Presenter
David Holbrough from Baker Hughes
Co-authors
Monica Vik Constable, Brice Fortier, Kåre Røsvik Jensen, Frank Antonsen, Equinor, Warren Fernandes, Tor Eiane, Andreas Hartmann, Yuriy Antonov, Craig Saint, Henrik Andersson, Fredrik Jonsbraten, Baker Hughes
Abstract
Objective/Scope:
Deep & ultra-deep azimuthal resistivity (DAR & UDAR) integrated with automated well placement can aid reservoir understanding and maximise reservoir performance. The reservoir concerned is a highly permeable clastic sand that has many geosteering risks and uncertainties, such as reservoir thickness, varying resistivity (50-1000 Ohmm), and highly permeable zones. The objective for the well was to manage these uncertainties whilst optimizing well placement to within 2m of the roof.
Method, Procedures, Process:
An automated geosteering inversion provides continuous top reservoir tracking while drilling. This allows for the creation of a 3D vector which the rotary steerable closed loop system (RCLS) can follow. This method ensures that changes to the well path are initiated without delay ensuring an optimally placed smooth wellbore that facilitates completions.
Mapping reservoir thickness in the presence of a proximal high resistivity contrast and a distant low resistivity contrast is overcome by utilizing multi-frequency & multi-spacing full-tensor, collocated and pure electromagnetic moments.
A combined deterministic & statistical inversion technique delivered the interpreted lithology or fluid “maps”.
Results, Observations, Conclusions:
The well met its formation evaluation, geosteering and mapping objectives and the variance in reservoir thickness and quality could be determined with increased confidence.

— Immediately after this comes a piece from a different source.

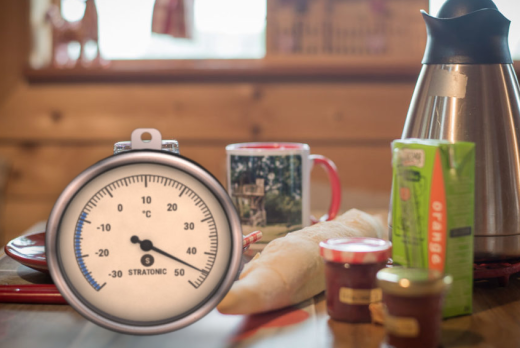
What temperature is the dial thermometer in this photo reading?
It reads 45 °C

Additionally, the well placement objectives were met, with the overall median distance to top reservoir of 0.8m, compared to a target window of 0-2m. As a result of optimal well placement, this well is now considered as a very good producer for the field.
Contributing to this success was not only the application of new LWD and digital technology, with embedded automated workflows – but also the integrated communication across a multi-disciplinary team.
Novel/ Additive Information:
Automated inversions, provides continuous top reservoir boundary tracking while drilling, with creation of a 3D vector tracked by the RCLS.
Acquiring muti-frequency & multi-spacing UDAR data from unique collocated, full-tensor and pure electromagnetic moments adds robustness to the inversion.
New dynamic depth-of-detection, boundary confidence and resistivity analyses helps to quality control the inversions and deliver sensitivity analysis for reservoir volume estimates. Overall, automation enables faster decision making driving improvements in well placement precision.
Biography
David holds a BSc in Geology from the University of Exeter and has 35 years of industry experience with Baker Hughes. He has 28 years international experience in operational roles focusing on top tier Reservoir Navigation across all major basins and led the real-time advisory business in Europe from 2015 to 2020. Currently he is the Senior Global Advisor for Reservoir Navigation working with cross functional teams directing future curriculum, software and technology developments for Reservoir Navigation.